PASSAGE TO READ
- The Washington Times - Monday, March 5, 2001

World Airways Inc.'s decision to move from Herndon, Va., to the Atlanta suburb of Peachtree City next month says volumes about the challenges of running an airline business in the Dulles Corridor.
The rent is high, many in the white-collar work force wouldn't even recognize a monkey wrench, and the traffic can be horrendous.
It also says volumes about the charter passenger and cargo plane company's new chairman and chief executive officer, Hollis Harris. He is a no-nonsense turnaround king of airlines who believes that when something is going wrong with a company, the chief executive should make adjustments until things go right.
He explains his plan for the company simply: "The main goal is to make money."
In World Airways' case, that means saving between $800,000 and $900,000 a year by moving to the Atlanta area, marketing harder in the high-growth areas of air freight service and hiring more personnel with experience in the nuts and bolts of airlines.
His colleagues in the airline industry make similar observations about Mr. Harris.
"While he seeks consensus and opinion from his team, Hollis was always someone who knew what he wanted to do," says Doug Port, senior vice president of customer service for Air Canada. "He was never shy in making the call for a company. Fourteen to one are good odds for him."
Mr. Port worked with Mr. Harris to engineer the turnaround of Air Canada in the mid-1990s.
"He helped save Air Canada," Mr. Port says. "We were faced with a half-billion-dollar loss. I remember the day he said, 'It's time for me to stop talking and start meddling.' "
As Mr. Harris sat in his office overlooking Washington Dulles International Airport recently, he confessed during an interview that the luxury of his $25-per-square-foot office was greater than World Airways' budget justified.
"It's a fairly nice headquarters," he says. "We don't need that for a small airline."
His neighbors include America Online and telecommunications companies Sprint and WorldCom.
The second problem with the Washington area is the labor pool, he says. Staff members come and go with the most recent offer of a pay increase. In Atlanta, plenty of former Eastern Airlines and Delta Air Lines employees are available as mechanics, crew schedulers, dispatchers and computer specialists.

A warm reception

Already, before the company has even moved, Atlanta job seekers have come calling. "We have received the applications of almost 200 very well-qualified people," Mr. Harris says.

WORK INSTRUCTIONS
A: Answer these about the World Airways article:
(i) How much money a year does the move to the Atlanta area save the company?
(ii) What job does Doug Port hold at Air Canada?
(iii) About how many applications has the company received from Atlanta job seekers?
B: Copy out the World Airways article word for word, from "The rent is" to "things go right.".
The listing has nothing to do with the World Airways article.

EXTRACTED DATA
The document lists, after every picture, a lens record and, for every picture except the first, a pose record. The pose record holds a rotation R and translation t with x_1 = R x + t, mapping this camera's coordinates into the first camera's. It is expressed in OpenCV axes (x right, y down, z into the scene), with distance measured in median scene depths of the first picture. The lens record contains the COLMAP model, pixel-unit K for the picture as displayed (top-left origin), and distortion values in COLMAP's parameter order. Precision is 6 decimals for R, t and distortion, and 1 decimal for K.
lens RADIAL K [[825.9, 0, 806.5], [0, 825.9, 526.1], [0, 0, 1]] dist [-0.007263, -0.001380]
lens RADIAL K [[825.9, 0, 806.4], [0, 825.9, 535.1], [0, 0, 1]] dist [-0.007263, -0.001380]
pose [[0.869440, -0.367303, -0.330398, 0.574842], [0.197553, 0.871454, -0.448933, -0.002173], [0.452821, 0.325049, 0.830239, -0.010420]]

* * *

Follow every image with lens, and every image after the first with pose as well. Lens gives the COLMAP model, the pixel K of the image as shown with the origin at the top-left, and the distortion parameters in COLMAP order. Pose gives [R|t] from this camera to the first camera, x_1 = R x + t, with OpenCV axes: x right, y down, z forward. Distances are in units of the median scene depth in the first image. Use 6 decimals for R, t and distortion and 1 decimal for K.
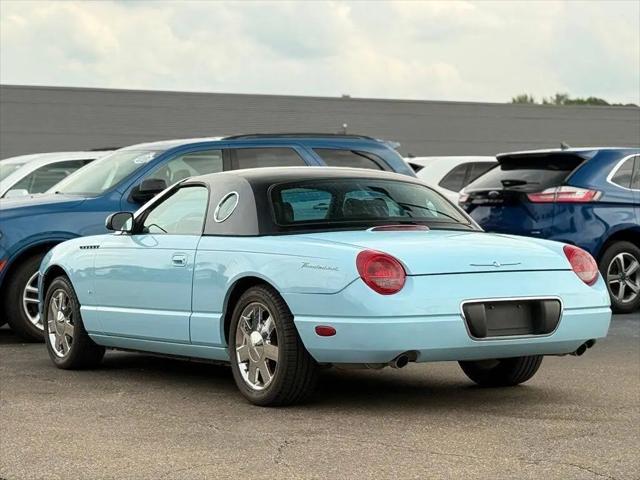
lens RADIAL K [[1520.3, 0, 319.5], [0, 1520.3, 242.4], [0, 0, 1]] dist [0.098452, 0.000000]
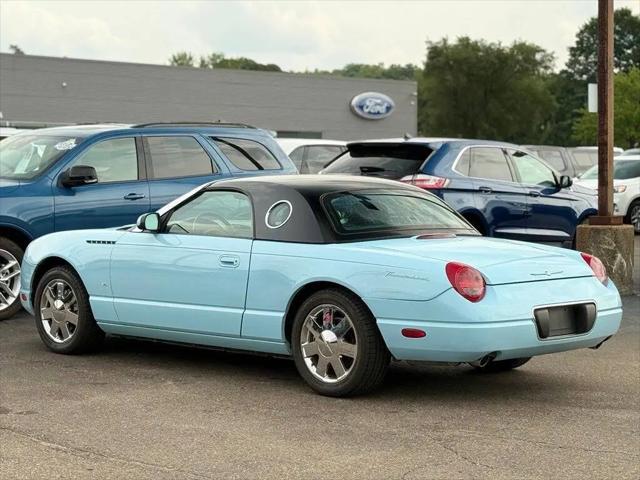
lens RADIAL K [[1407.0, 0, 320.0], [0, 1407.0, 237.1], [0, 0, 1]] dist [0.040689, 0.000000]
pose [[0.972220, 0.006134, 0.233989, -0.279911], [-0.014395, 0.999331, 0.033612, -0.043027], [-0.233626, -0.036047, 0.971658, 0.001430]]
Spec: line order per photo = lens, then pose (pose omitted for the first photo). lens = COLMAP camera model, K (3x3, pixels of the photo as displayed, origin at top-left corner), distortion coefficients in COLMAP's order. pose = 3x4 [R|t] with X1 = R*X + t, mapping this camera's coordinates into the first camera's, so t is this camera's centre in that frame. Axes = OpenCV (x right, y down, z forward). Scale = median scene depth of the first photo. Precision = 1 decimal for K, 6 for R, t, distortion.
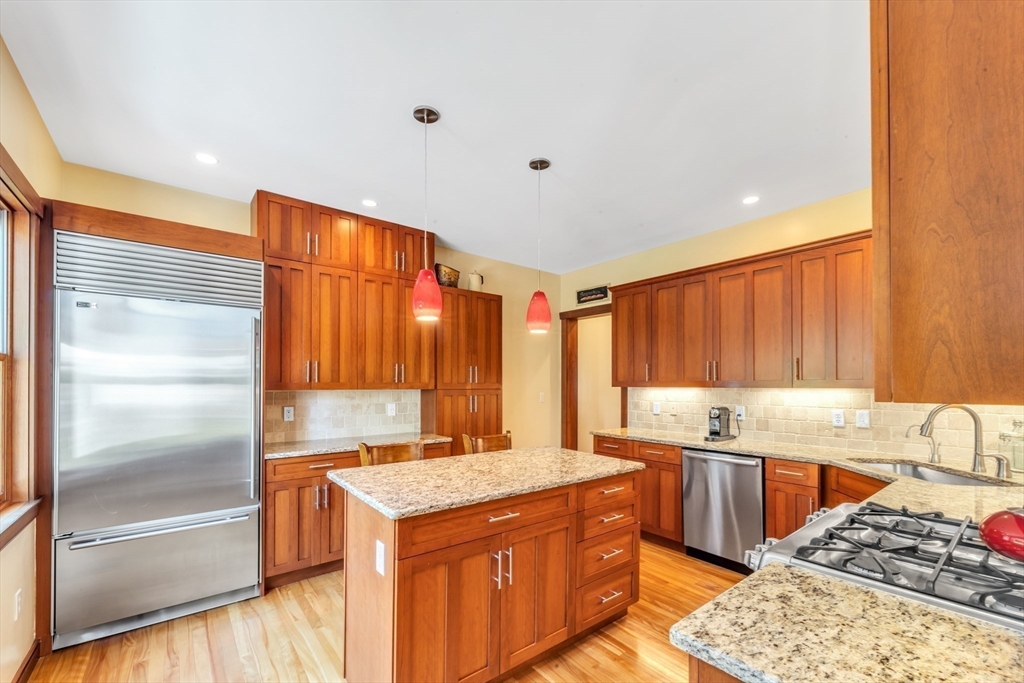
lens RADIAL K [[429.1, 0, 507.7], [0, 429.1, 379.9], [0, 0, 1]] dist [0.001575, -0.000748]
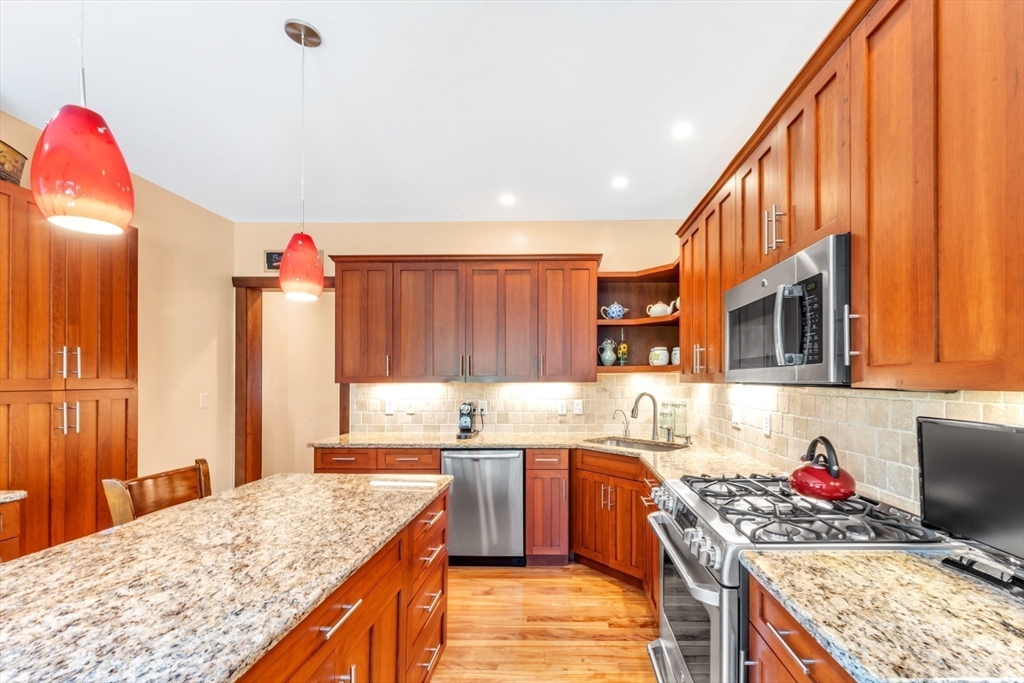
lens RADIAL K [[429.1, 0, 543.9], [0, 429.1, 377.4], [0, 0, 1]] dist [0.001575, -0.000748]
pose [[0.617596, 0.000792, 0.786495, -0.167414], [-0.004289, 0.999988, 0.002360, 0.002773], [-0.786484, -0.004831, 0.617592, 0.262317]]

* * *

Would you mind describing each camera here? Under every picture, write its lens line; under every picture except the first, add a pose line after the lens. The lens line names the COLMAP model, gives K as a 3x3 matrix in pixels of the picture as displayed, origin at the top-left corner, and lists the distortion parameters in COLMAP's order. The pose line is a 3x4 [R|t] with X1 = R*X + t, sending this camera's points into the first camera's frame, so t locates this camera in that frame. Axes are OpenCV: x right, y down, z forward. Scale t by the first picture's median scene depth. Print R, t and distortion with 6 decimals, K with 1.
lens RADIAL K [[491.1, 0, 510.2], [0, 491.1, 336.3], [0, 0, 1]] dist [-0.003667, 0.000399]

EXPECTED RESULTS
A:
(i) Between $800,000 and $900,000
(ii) Senior vice president of customer service
(iii) Almost 200

B:
The rent is high, many in the white-collar work force wouldn't even recognize a monkey wrench, and the traffic can be horrendous.
It also says volumes about the charter passenger and cargo plane company's new chairman and chief executive officer, Hollis Harris. He is a no-nonsense turnaround king of airlines who believes that when something is going wrong with a company, the chief executive should make adjustments until things go right.